• Study text:
Is the Wikipedia the Hitchhiker's Guide to the Galaxy?

Bear with me here.

From The Hitchhiker's Guide to the Galaxy (that is, the book by Douglas Adams), ch. 2:

Here's what the Encyclopedia Galactica has to say about alcohol. It says that alcohol is a colorless volatile liquid formed by the fermentation of sugars and also notes its intoxicating effect on certain carbon-based life forms.

The Hitchhiker's Guide to the Galaxy also mentions alcohol. It says that the best drink in existence is the Pan Galactic Gargle Blaster.

It says that the effect of drinking a Pan Galactic Gargle Blaster is like having your brains smashed out by a slice of lemon wrapped round a large gold brick.

The Guide also tells you on which planets the best Pan Galactic Gargle Blasters are mixed, how much you can expect to pay for one and what voluntary organizations exist to help you rehabilitate afterward.

The Guide even tells you how you can mix one yourself.

Take the juice from one bottle of the Ol' Janx Spirit, it says.

Pour into it one measure of water from the seas of Santraginus V--Oh, that Santraginean seawater, it says. Oh, those Santraginean fish!

Allow three cubes of Arcturan Mega-gin to melt into the mixture (it must be properly iced or the benzine is lost).

• Excerpted data:

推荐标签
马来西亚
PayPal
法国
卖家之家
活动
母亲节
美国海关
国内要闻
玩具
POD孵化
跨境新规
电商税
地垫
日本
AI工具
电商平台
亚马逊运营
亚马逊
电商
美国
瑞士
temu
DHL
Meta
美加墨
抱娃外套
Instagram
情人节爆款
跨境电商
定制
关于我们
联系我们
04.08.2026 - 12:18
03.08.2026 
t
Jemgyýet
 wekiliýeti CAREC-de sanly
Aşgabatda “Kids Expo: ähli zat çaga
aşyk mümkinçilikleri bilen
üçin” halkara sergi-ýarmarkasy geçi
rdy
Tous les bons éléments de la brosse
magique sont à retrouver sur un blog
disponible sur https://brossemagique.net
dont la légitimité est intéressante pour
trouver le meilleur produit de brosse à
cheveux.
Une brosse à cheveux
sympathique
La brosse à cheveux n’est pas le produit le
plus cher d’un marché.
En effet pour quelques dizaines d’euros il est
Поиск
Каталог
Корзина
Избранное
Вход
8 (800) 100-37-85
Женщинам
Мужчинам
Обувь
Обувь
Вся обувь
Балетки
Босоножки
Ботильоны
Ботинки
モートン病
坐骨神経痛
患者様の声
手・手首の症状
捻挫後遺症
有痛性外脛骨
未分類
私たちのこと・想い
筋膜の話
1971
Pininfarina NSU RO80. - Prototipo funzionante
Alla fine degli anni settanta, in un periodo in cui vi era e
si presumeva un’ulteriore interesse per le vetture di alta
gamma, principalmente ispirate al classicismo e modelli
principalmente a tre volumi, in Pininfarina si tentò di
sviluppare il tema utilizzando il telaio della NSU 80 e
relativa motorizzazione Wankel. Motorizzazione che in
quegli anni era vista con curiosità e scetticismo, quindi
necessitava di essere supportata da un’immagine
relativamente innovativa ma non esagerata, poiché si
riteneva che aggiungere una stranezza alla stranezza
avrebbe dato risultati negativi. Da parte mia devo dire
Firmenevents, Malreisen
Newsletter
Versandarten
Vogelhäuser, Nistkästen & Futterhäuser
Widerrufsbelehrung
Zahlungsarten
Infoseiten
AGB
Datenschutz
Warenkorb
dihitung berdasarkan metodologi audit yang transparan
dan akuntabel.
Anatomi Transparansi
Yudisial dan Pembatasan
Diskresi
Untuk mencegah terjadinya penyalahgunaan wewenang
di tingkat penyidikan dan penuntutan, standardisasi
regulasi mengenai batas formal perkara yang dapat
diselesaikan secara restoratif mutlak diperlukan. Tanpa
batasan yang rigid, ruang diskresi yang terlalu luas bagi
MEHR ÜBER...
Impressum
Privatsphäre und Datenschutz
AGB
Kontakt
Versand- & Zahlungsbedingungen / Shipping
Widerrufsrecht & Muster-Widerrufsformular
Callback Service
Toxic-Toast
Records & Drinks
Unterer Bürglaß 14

• Written task: In the text about Wikipedia and the Hitchhiker's Guide to the Galaxy, which drink does the Guide call the best drink in existence?

• Problem solution: The Pan Galactic Gargle Blaster.